Glossary

Time-of-Use Rates

A pricing structure where electricity prices vary by time period, usually charging more during peak demand and less during off-peak periods.

Time-of-use rates charge different prices for electricity depending on when you use it. They are designed to encourage customers to move flexible load, such as EV charging or water heating, away from high-demand periods.

For North Carolina solar customers, time-of-use rates matter because Duke Energy’s revised solar options include Rider RSC, or Residential Solar Choice, which the NC Public Staff describes as requiring a time-of-use with critical peak pricing rate schedule. Rider NMB, or Net Metering Bridge, does not require that same time-of-use schedule.

Duke Energy’s Power Manager Battery Control and EnergyWise Home battery control programs also relate to time-varying grid needs. Duke may temporarily adjust enrolled batteries during control events in exchange for bill credits, subject to program rules.
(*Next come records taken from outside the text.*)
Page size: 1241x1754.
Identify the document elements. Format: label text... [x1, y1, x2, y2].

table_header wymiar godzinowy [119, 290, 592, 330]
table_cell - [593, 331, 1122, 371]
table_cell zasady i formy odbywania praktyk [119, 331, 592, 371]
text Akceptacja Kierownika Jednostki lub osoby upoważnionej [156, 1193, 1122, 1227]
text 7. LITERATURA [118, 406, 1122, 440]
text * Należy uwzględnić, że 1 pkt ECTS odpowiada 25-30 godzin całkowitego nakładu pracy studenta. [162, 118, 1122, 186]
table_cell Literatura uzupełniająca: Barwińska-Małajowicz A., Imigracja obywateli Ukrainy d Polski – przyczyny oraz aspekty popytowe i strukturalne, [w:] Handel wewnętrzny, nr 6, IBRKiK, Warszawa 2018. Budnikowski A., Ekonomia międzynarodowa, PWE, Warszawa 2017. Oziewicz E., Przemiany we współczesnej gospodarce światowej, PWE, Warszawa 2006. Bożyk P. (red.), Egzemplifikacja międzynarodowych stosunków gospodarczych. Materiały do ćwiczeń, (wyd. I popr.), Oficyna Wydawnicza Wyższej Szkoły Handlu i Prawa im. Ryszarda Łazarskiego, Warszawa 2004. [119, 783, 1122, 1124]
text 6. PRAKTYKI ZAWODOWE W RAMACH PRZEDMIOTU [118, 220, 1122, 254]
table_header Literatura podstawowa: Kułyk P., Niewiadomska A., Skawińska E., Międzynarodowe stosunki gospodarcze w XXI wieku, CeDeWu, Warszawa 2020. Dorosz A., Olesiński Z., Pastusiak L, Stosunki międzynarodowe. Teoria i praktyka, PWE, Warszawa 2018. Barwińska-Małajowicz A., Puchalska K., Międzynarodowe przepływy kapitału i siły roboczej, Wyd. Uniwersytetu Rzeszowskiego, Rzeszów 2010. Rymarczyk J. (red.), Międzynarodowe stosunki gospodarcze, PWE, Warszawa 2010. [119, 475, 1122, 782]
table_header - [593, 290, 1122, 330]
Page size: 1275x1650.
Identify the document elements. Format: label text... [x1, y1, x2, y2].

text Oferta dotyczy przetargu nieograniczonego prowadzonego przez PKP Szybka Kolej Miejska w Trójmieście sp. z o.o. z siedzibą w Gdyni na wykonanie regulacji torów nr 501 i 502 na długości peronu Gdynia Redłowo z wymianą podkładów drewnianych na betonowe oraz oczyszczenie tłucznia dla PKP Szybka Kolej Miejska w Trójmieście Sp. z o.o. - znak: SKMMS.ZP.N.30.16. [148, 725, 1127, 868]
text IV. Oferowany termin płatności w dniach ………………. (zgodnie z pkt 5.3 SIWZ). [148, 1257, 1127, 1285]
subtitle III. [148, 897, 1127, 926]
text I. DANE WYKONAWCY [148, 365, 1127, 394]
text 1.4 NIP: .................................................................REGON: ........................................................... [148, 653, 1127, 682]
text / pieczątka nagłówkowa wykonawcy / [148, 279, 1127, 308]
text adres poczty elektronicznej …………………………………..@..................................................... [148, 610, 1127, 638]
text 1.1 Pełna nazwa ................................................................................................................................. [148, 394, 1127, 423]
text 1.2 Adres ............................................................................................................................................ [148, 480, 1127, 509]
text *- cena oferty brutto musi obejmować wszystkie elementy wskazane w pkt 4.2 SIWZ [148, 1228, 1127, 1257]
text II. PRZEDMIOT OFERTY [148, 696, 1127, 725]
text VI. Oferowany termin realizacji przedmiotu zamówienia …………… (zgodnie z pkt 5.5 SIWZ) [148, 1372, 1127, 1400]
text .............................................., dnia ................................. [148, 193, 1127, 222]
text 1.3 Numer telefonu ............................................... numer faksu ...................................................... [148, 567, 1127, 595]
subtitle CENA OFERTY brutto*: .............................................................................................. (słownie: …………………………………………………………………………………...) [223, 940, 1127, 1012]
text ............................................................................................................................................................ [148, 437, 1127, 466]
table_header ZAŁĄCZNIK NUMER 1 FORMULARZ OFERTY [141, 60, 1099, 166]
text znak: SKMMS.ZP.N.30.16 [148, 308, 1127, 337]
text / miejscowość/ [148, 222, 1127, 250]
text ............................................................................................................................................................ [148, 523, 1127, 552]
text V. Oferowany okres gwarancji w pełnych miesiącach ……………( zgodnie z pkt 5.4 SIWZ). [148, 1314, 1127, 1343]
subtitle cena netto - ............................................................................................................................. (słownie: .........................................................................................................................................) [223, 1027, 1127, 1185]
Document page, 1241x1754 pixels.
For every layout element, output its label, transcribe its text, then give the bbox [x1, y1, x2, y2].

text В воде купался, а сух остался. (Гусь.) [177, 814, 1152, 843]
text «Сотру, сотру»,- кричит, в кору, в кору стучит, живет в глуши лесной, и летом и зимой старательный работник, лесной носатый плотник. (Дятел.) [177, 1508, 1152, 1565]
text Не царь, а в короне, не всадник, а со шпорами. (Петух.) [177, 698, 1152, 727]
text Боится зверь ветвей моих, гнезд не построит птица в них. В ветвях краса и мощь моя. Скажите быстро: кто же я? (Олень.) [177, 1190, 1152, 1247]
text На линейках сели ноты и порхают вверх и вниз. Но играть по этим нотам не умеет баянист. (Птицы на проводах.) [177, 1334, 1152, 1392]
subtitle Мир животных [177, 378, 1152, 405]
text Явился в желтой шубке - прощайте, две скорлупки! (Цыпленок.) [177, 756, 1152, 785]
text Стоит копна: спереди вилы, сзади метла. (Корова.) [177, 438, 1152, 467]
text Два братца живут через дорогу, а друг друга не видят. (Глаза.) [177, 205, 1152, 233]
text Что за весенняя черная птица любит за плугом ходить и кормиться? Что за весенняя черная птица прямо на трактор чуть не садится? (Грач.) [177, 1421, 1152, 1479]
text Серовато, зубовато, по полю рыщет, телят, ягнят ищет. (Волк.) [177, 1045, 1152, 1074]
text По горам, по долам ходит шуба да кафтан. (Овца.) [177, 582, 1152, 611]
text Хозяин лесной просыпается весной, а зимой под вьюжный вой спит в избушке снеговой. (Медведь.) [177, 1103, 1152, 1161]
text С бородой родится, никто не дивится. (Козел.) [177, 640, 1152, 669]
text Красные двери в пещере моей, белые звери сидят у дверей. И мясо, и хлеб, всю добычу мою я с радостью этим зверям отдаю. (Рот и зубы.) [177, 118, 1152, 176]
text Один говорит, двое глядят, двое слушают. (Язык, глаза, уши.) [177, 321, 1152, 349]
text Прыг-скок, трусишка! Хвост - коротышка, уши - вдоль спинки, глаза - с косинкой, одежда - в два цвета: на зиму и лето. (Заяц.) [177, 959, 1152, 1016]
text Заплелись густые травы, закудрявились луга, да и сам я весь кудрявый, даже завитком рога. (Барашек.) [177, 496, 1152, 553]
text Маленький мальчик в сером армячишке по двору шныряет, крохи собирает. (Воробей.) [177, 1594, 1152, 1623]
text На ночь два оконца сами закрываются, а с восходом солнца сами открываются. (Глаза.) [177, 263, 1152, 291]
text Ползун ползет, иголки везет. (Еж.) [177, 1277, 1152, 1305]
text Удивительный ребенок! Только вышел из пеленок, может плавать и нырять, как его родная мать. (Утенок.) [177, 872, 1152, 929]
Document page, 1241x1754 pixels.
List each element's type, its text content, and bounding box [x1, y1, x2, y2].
If you’re adding solar, a battery, or an EV charger, ask the installer to model the actual tariff options for your address rather than relying on generic savings claims.

Common questions

What are Duke Energy's peak hours in North Carolina?
Peak windows and prices depend on the Duke utility, tariff, season, and enrollment option. Check Duke Energy's current rate documents or enrollment materials before quoting exact hours or prices.
Should I enroll in a time-of-use rate if I have an EV charger?
It can help if you reliably charge off peak, but the result depends on your driving schedule, charger settings, household load, and tariff. Model your actual use before switching.
How do time-of-use rates affect solar savings in North Carolina?
They can change the value of exported and self-used solar energy. A battery may help shift solar energy into higher-value periods, but the economics depend on the specific rider and usage pattern.